Home >> Plant directory >> Flowers
[plant directory]

GERANIUMS

A well-deserved stalwart of gardens everywhere, the common geranium (Pelargonium hortorum) is a tender perennial in the Pacific Northwest. When our climate is favored by El Nino, geraniums will over-winter in protected shelter. More often, cuttings and mother plants spend the colder months indoors, providing welcome color on dull, rainy west coast days.

Propagating geraniums

It's far easier to winter over cutting-grown plants when they are started early in the fall. Actually, the ideal time to take geranium cuttings is the first half of August. This gives the newly rooted plants a chance to establish in optimum late summer conditions before they're asked to survive over the winter indoors. Cuttings can also be taken again in March or late February from geraniums kept as house plants over the winter to yield vigorous young plants for setting out in May. A warm south-facing window is ideal for geranium plants. They thrive in warmth and full sun, and don't mind a dryish soil.

It's my preference to winter over young cutting-grown plants because they are a conveniently modest size for wintering indoors at a sunny window. In the spring they can in turn serve as mother plants, sources for more cuttings and an extended collection of geranium plants in the summer garden.


The variegated leaf of the cultivar 'Vancouver' creates a striking backdrop for fragrant heliotrope and trailing lobelia.
However, if you have the space for them in the house the original mother plants can be cut back and potted in late summer, and kept in a bright location indoors during the winter. In really good conditions, such as in a sun room, they will bloom sporadically through the winter.
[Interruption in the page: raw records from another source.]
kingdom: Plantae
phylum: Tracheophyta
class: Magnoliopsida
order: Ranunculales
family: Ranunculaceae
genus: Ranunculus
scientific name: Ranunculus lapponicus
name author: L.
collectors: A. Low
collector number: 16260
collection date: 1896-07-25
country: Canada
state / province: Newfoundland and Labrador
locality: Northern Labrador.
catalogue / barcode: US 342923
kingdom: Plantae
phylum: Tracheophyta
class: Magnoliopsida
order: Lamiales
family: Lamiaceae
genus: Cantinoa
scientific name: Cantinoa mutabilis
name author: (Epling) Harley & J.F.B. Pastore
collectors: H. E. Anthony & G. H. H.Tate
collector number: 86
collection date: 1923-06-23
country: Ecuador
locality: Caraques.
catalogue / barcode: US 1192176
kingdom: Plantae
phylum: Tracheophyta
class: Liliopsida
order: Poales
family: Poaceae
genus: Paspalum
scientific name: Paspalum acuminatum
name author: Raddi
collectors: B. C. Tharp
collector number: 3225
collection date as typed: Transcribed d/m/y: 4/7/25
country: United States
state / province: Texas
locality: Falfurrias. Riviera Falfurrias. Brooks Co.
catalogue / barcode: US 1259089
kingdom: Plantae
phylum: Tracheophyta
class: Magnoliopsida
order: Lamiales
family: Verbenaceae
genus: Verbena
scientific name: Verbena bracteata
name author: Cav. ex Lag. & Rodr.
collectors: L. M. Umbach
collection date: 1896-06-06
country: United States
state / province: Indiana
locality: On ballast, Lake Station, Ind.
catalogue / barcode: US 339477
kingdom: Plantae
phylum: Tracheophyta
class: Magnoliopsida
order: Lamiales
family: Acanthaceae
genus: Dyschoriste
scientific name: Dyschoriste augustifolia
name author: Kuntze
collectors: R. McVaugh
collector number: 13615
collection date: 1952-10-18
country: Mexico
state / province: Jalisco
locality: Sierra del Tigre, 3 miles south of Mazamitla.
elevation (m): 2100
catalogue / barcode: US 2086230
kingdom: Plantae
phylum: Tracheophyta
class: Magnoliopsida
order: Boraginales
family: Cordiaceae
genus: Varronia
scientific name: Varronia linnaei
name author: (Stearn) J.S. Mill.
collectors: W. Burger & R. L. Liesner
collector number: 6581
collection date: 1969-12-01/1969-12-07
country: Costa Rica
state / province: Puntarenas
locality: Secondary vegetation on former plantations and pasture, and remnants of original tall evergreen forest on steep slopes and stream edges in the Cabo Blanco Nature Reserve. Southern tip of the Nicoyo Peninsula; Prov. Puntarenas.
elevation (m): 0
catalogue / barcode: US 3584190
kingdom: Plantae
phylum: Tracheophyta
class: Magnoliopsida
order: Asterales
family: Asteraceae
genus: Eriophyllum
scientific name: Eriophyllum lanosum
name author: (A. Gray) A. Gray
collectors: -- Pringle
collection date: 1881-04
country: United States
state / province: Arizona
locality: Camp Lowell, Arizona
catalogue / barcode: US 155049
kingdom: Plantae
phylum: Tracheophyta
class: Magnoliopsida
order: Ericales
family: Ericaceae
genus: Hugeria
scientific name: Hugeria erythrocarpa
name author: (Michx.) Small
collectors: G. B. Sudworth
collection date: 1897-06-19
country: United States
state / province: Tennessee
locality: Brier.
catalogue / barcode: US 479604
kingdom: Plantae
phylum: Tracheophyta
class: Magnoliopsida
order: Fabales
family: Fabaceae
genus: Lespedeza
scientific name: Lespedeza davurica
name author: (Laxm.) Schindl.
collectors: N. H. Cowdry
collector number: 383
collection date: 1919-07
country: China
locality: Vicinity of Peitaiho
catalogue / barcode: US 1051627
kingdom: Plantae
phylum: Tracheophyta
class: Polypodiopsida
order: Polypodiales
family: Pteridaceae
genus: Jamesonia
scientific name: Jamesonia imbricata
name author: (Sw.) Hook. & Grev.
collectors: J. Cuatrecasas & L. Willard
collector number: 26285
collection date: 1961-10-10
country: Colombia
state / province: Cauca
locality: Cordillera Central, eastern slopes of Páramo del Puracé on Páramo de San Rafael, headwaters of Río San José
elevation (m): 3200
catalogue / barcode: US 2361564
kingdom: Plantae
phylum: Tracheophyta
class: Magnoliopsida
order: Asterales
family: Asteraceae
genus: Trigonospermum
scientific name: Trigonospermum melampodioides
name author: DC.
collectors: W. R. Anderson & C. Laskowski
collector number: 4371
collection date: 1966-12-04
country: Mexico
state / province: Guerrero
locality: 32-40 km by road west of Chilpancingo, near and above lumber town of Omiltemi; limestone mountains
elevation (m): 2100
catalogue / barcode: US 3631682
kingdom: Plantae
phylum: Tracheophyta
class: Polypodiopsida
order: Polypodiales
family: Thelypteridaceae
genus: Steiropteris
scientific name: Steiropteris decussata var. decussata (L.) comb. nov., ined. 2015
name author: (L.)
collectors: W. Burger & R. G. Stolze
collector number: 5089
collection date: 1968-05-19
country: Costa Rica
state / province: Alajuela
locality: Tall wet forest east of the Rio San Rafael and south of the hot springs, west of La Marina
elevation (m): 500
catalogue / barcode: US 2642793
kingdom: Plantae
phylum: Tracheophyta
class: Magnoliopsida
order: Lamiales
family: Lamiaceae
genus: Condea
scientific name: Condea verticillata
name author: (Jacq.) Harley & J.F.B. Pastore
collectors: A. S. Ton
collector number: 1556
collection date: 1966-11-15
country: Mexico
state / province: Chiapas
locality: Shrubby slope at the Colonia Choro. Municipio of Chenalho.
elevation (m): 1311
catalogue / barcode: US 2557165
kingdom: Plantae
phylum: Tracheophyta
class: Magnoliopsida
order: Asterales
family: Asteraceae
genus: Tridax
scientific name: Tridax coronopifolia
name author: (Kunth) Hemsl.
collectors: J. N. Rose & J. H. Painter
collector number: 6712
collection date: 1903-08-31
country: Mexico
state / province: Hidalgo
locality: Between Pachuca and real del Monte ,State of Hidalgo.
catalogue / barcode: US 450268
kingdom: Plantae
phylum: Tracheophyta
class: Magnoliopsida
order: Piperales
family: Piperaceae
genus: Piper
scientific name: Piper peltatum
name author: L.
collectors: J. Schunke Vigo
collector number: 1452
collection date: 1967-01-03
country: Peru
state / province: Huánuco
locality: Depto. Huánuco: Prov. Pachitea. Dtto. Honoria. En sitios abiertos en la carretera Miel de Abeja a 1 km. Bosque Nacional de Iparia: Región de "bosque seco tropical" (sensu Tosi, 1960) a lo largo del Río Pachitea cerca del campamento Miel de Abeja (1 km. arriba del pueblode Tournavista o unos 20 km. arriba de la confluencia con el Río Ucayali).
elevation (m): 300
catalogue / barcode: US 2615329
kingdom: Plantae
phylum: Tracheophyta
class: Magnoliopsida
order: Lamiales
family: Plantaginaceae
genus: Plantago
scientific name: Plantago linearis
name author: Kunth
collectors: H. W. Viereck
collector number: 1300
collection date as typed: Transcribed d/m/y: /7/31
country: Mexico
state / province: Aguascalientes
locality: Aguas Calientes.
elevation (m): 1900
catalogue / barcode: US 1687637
Technique for taking cuttings

Zonal, or common garden geraniums (Pelargonium hortorum) are among the easiest of all plants to propagate from cuttings. The trick is to keep water away from the cutting bases in the pot, because dampness at that vulnerable point causes a rotting known as black leg. And unlike almost all other cuttings, zonal geranium cuttings should not be given a humidity tent during the rooting period -- again, to avoid the damp conditions that are hazardous to these geraniums.

First, prepare containers to receive the cuttings. Bulb or azalea pots are well suited for geranium cuttings, because their shallow depth helps prevent the problem of an overabundance of damp soil below the cuttings.

Scrub the containers with hot, soapy water, and fill them with a sterile, lightweight, porous planting mixture. The main thing is that the blend stays open in texture and does not compact or hold on to excess moisture. Tiny, fragile roots must be able to penetrate it easily and not be subject to rot by waterlogged conditions.

I usually start with a ready-made mix such as Redi-Earth and add half as much sterile, bagged soil. To increase aeration in the mix I add perlite, about half as much as the soil.

Select only your best plants from which to take cuttings. Look for healthy, vigorous plants that have produced the most numerous, beautifully formed and vibrantly colored flowers. If you have several different varieties, or colors of geraniums that you want to duplicate with cuttings, take the cuttings from each one separately. Have a container filled and ready for each set of cuttings and label each one right away.

To make the cuttings, either snap or cut off growth four to five inches (10 to 12.5 cm) long. Remove any flowerstems from the cuttings and shorten them to about three inches (7.5 cm), making a slanting cut immediately below a leaf joint. Remove the lower leaves and little leafy wing-like bits that grow along the stem so that none of these will end up beneath the soil.

Poke a hole into the planting mix with a pencil and insert the cutting, firming it securely into the mix. Place the cutting deeply enough so that it is well supported. If you are rooting just one cutting, use a pot three inches wide. If you are rooting several, use a communal pot eight to 10 inches (20 to 25 cm) wide.

Group cuttings are best placed around the outside edge of the pot, with a small indentation left in the middle for watering. Adding only moderate amounts of water to the centre of the pot keeps each cutting watered while allowing it to remain a bit on the dry side at its vulnerable point. When watering a single cutting, direct the flow of water away from the stem around the pot rim.

For the rooting period set the cuttings in a warm, bright place out of direct sun. Coolish air temperatures (to minimize evaporation from the leaves) together with warm soil to induce fast rooting are ideal. Pot the cuttings in individual containers as they root and begin to show new growth.